Showing posts with label digital nedia. Show all posts
Showing posts with label digital nedia. Show all posts

Wednesday, March 12, 2014

Self Publishing Is Going to Just Get Bigger, Embrace It




Today we face the prospect of drowning in tidal wave self-published eBooks, YouTube videos, photos, independent music videos and tracks etc which are loaded onto sites alongside and often more frequently than traditionally produced works. Historically these self-published works have been regarded by many as substandard works, looked down upon by the traditional marketplace who referred to them by the term ‘vanity publishing’. Some would even still argue that if you can’t get a publisher, producer or third party to publish your work, then it must be of questionable quality and of little value.

Some claim that by 2020 50% of all eBooks will be self-published. We would question that and suggest that it is probably a huge understatement and the figure is more likely to be 75%. However, we have to acknowledge that establishing what is self-published and what isn’t is likely to become even harder as digital tools to create, promote and produce quality layouts become cheaper and easier to use. We also have to accept that there will be a number of new third parties who will assist the creator to be published and although these are not necessarily publishers as we knew them, they are effectively publishers.

Some will point to Anderson’s ‘Long Tail’ economics and say it doesn't work and the head is getting smaller in number and larger in slice of the pie and the tail is now just too long and they will be right MIDiA Consulting have published a new report on the music business titled‘The Death of the Long Tail: The Superstar Music Economy’.  The report states that the total global artist income from recorded music in 2013 was $2.8 billion, down from $3.8 billion in 2000 but up slightly on 2012 and that artists’ share of total income grew from 14% in 2000 to 17% in 2013. It claims that 1% of the total artists and works account for 77% of all artist recorded music income. This reinforced by the ‘Cowell factor’ of manufactured new stars and the charts, but is music just about charts and recorded music or should also not take in music publishing, performing rights and royalties and merchandising. We often just see music through the eyes of the record producers and not the industry and rarely the musicians.

Others will complain that in the book industry earnings for the mid and back list are being decimated by the introduction of masses of self-published material. The earnings will increasingly be different to those enjoyed yesterday and many will not match the author’s expectations. Michael Kozlowski’s recently advocated that in order to address this that ‘Indie eBooks Need to beSegregated’. We would strongly disagree with this reactive and somewhat naïve approach which is aimed at suppressing creativity. Segregation is a false economics move aimed not at segregating good and bad but at protecting yesterday’s financial model and its bets from the new offerings.

The world has changed and the true democratisation of creativity is upon us and this has been enabled by the internet and means that we can all write, make videos, take pictures, create games and make music.

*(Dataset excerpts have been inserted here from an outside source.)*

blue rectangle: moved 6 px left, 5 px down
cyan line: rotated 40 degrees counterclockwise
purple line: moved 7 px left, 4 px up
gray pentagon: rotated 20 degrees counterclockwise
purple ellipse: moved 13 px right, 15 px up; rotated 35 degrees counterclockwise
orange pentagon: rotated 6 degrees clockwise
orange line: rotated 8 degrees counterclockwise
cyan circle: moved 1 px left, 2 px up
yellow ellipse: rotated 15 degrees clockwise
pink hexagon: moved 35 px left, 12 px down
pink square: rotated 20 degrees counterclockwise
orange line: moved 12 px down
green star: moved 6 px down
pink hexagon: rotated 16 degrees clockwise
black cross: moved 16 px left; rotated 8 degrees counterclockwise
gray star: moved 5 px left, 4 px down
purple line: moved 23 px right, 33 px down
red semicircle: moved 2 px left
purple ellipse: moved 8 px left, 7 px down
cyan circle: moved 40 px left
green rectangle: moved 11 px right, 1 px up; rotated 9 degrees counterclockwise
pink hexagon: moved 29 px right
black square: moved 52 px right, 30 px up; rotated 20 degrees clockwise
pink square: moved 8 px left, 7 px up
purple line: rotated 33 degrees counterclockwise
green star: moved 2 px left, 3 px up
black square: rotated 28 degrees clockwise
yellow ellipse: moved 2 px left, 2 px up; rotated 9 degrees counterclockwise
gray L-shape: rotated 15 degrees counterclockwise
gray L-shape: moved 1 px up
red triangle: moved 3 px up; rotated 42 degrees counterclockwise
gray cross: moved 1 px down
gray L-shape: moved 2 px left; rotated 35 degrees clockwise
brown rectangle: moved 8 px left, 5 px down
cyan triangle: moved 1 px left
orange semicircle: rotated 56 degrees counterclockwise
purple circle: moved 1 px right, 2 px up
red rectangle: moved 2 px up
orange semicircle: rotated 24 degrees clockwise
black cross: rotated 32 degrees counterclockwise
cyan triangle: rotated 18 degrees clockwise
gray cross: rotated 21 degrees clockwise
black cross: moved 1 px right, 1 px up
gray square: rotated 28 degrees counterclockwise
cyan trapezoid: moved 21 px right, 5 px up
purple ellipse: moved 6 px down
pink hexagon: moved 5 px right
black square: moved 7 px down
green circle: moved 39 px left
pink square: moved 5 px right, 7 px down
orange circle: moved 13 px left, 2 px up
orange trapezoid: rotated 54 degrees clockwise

Forget the quality issue the fact is that this explosion of material is changing the way we now create, develop, market and value stuff. This genie is not going back in the lamp and we now have to realise that there will be more not less and that new consumer values will change all and that the creator rewards will be different.

Some state that the consumer demands quality and that this can only be achieved through the editorial development process. However there are now many consumer viewpoints and values and these often clash with these traditional binary beliefs. Who would have believed that some low quality YouTube videos would receive the number of viewings they have and gone on to spawn new stars of their own. Who would have expected the global sensation of ’50 Shades of Grey’ and it now being adapted to mainstream film? Would we have ever heard ‘Gangnam Style’ without YouTube? Would performers such as Lilly Allen or the Arctic Monkeys have made it if left to the traditional music business?

We accept that there are millions who don’t make it in both the traditional and self-publishing models but that is no reason to not move on and accept that we are now moving into an era of free expression, creativity and democratisation.